This was not only the easiest Indian curry chicken/sauce that I have ever attempted, it was also the most delicious. Adapted from www.passionateaboutbaking.com. [Photo above taken from passionateaboutbaking.com]
- 2 large chicken breasts on the bone, each chopped into 4 or 5 pieces
- 6 cloves of garlic, chopped
- 2 limes, juiced and zested
- 1/2 jalapeno, seeds and rind removed, sliced paper thin
- 1/2 tsp red pepper flakes
- 1/4 tsp white pepper
- 1 tbsp coarse sea salt
- 1/2 small onion, chopped
- 2 tbsp butter
- 1.5 cups plain yogurt
- 2 tbsp ground coriander seed
- Generous handful of cilantro leaves, chopped
- Combine the garlic, lime juice and zest, jalapenos, red pepper flakes, white pepper and salt, and use this to marinate the chicken for at least 30 minutes.
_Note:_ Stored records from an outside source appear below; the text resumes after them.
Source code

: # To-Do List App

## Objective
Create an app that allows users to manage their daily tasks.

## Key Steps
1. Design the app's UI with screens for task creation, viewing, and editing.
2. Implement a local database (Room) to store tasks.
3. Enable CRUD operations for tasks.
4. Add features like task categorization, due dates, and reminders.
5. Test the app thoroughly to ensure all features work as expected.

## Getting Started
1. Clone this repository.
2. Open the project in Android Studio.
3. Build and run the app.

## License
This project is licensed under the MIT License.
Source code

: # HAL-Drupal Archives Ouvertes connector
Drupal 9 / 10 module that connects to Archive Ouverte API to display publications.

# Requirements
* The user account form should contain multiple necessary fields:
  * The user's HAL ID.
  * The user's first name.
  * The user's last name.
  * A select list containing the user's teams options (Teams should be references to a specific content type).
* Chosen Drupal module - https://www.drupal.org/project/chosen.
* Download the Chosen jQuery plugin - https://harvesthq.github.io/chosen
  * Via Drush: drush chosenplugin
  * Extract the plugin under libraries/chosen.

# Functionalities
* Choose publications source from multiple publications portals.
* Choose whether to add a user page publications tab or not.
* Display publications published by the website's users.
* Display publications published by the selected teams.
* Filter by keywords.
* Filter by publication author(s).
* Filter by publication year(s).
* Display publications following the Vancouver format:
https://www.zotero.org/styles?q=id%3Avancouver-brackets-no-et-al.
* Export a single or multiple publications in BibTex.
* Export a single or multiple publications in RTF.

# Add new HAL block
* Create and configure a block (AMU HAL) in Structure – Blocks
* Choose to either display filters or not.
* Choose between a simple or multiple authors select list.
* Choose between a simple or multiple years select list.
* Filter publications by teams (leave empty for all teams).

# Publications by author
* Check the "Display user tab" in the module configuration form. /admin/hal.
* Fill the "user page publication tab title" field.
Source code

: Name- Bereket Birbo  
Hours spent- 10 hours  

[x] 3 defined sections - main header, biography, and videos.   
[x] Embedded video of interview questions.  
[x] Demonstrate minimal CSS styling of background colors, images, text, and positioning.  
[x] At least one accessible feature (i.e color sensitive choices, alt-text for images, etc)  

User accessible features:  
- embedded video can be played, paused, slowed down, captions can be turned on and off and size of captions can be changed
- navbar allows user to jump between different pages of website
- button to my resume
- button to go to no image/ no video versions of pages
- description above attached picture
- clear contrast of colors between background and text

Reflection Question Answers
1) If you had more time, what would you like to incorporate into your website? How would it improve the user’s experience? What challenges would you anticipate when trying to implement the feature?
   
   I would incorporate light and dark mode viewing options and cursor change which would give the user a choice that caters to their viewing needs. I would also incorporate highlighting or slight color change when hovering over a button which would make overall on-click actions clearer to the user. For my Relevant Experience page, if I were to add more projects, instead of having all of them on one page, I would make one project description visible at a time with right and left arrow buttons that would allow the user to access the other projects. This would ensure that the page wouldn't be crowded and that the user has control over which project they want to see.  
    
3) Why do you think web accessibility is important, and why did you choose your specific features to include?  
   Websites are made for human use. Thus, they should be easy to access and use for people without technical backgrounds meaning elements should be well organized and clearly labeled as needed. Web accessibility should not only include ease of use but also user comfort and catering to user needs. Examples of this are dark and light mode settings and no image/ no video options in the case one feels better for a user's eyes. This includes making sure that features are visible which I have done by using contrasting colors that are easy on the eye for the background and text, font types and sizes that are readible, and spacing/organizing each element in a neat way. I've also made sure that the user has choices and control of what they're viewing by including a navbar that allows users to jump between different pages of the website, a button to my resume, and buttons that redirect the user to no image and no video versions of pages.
- Combine the yogurt, coriander seed, and cilantro, and set aside for later use.
- Melt butter in a heavy bottomed pan over medium-high heat, and cook the onions until slightly caramelized.
- Add the chicken pieces and brown well.
- Add the yogurt mixture to the chicken, and mix to combine.
- Put the lid on and simmer for another 5-7 minutes, until chicken is cooked through.